• [Work task]:
Please extract each line of text from every one of the records below, keeping the original wording and line order.

(Dataset entries)
□ □ □ □ □

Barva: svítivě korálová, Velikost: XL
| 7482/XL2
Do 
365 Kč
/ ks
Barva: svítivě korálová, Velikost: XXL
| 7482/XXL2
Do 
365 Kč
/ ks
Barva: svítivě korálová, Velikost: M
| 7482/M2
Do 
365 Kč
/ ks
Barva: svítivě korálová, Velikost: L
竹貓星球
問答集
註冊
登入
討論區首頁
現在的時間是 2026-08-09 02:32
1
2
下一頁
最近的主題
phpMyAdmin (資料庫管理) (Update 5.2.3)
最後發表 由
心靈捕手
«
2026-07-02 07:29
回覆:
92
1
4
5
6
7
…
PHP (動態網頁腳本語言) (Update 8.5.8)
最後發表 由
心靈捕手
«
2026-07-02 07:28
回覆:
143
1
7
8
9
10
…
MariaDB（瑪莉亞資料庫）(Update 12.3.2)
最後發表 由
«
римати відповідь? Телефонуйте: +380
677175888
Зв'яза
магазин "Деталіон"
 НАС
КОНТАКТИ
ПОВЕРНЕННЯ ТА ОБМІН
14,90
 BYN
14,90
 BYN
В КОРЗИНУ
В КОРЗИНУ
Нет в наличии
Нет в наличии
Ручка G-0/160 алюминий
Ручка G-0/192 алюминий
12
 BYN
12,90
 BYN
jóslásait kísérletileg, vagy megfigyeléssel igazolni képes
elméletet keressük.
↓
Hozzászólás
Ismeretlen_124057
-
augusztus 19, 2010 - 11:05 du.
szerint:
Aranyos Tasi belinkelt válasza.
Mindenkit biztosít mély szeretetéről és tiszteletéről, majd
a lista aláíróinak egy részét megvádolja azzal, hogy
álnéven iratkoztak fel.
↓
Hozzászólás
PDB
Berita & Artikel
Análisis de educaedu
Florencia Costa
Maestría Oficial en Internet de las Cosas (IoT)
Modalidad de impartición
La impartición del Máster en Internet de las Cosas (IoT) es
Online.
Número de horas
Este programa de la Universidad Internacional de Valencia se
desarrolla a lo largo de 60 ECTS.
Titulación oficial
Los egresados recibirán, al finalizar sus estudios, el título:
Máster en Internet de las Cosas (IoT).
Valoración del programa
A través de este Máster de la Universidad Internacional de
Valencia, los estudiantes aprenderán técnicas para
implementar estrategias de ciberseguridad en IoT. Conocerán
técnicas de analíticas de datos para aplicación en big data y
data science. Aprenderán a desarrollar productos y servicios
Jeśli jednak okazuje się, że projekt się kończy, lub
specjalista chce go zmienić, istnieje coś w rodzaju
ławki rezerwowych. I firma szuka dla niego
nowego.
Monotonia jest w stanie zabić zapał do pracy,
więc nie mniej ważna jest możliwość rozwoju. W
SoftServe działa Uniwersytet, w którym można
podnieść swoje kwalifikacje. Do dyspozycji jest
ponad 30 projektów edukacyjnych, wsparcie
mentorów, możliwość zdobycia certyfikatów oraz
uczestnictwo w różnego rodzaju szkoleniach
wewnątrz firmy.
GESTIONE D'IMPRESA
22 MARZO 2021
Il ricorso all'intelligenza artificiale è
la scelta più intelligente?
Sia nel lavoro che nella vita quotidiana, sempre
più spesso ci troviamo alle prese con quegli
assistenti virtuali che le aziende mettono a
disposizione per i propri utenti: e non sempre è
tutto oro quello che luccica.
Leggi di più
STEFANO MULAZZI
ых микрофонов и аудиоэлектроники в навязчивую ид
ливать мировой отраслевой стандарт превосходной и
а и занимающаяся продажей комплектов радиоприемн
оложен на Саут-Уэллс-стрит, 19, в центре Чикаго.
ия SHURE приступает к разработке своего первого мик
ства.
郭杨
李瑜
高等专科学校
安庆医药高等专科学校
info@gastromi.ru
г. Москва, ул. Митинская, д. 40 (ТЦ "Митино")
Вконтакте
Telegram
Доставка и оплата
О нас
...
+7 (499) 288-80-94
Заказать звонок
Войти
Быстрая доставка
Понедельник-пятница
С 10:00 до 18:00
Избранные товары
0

□ □ □ □ □

• [Answer space]:
Barva: svítivě korálová, Velikost: XL
| 7482/XL2
Do 
365 Kč
/ ks
Barva: svítivě korálová, Velikost: XXL
| 7482/XXL2
Do 
365 Kč
/ ks
Barva: svítivě korálová, Velikost: M
| 7482/M2
Do 
365 Kč
/ ks
Barva: svítivě korálová, Velikost: L
竹貓星球
問答集
註冊
登入
討論區首頁
現在的時間是 2026-08-09 02:32
1
2
下一頁
最近的主題
phpMyAdmin (資料庫管理) (Update 5.2.3)
最後發表 由
心靈捕手
«
2026-07-02 07:29
回覆:
92
1
4
5
6
7
…
PHP (動態網頁腳本語言) (Update 8.5.8)
最後發表 由
心靈捕手
«
2026-07-02 07:28
回覆:
143
1
7
8
9
10
…
MariaDB（瑪莉亞資料庫）(Update 12.3.2)
最後發表 由
«
римати відповідь? Телефонуйте: +380
677175888
Зв'яза
магазин "Деталіон"
 НАС
КОНТАКТИ
ПОВЕРНЕННЯ ТА ОБМІН
14,90
 BYN
14,90
 BYN
В КОРЗИНУ
В КОРЗИНУ
Нет в наличии
Нет в наличии
Ручка G-0/160 алюминий
Ручка G-0/192 алюминий
12
 BYN
12,90
 BYN
jóslásait kísérletileg, vagy megfigyeléssel igazolni képes
elméletet keressük.
↓
Hozzászólás
Ismeretlen_124057
-
augusztus 19, 2010 - 11:05 du.
szerint:
Aranyos Tasi belinkelt válasza.
Mindenkit biztosít mély szeretetéről és tiszteletéről, majd
a lista aláíróinak egy részét megvádolja azzal, hogy
álnéven iratkoztak fel.
↓
Hozzászólás
PDB
Berita & Artikel
Análisis de educaedu
Florencia Costa
Maestría Oficial en Internet de las Cosas (IoT)
Modalidad de impartición
La impartición del Máster en Internet de las Cosas (IoT) es
Online.
Número de horas
Este programa de la Universidad Internacional de Valencia se
desarrolla a lo largo de 60 ECTS.
Titulación oficial
Los egresados recibirán, al finalizar sus estudios, el título:
Máster en Internet de las Cosas (IoT).
Valoración del programa
A través de este Máster de la Universidad Internacional de
Valencia, los estudiantes aprenderán técnicas para
implementar estrategias de ciberseguridad en IoT. Conocerán
técnicas de analíticas de datos para aplicación en big data y
data science. Aprenderán a desarrollar productos y servicios
Jeśli jednak okazuje się, że projekt się kończy, lub
specjalista chce go zmienić, istnieje coś w rodzaju
ławki rezerwowych. I firma szuka dla niego
nowego.
Monotonia jest w stanie zabić zapał do pracy,
więc nie mniej ważna jest możliwość rozwoju. W
SoftServe działa Uniwersytet, w którym można
podnieść swoje kwalifikacje. Do dyspozycji jest
ponad 30 projektów edukacyjnych, wsparcie
mentorów, możliwość zdobycia certyfikatów oraz
uczestnictwo w różnego rodzaju szkoleniach
wewnątrz firmy.
GESTIONE D'IMPRESA
22 MARZO 2021
Il ricorso all'intelligenza artificiale è
la scelta più intelligente?
Sia nel lavoro che nella vita quotidiana, sempre
più spesso ci troviamo alle prese con quegli
assistenti virtuali che le aziende mettono a
disposizione per i propri utenti: e non sempre è
tutto oro quello che luccica.
Leggi di più
STEFANO MULAZZI
ых микрофонов и аудиоэлектроники в навязчивую ид
ливать мировой отраслевой стандарт превосходной и
а и занимающаяся продажей комплектов радиоприемн
оложен на Саут-Уэллс-стрит, 19, в центре Чикаго.
ия SHURE приступает к разработке своего первого мик
ства.
郭杨
李瑜
高等专科学校
安庆医药高等专科学校
info@gastromi.ru
г. Москва, ул. Митинская, д. 40 (ТЦ "Митино")
Вконтакте
Telegram
Доставка и оплата
О нас
...
+7 (499) 288-80-94
Заказать звонок
Войти
Быстрая доставка
Понедельник-пятница
С 10:00 до 18:00
Избранные товары
0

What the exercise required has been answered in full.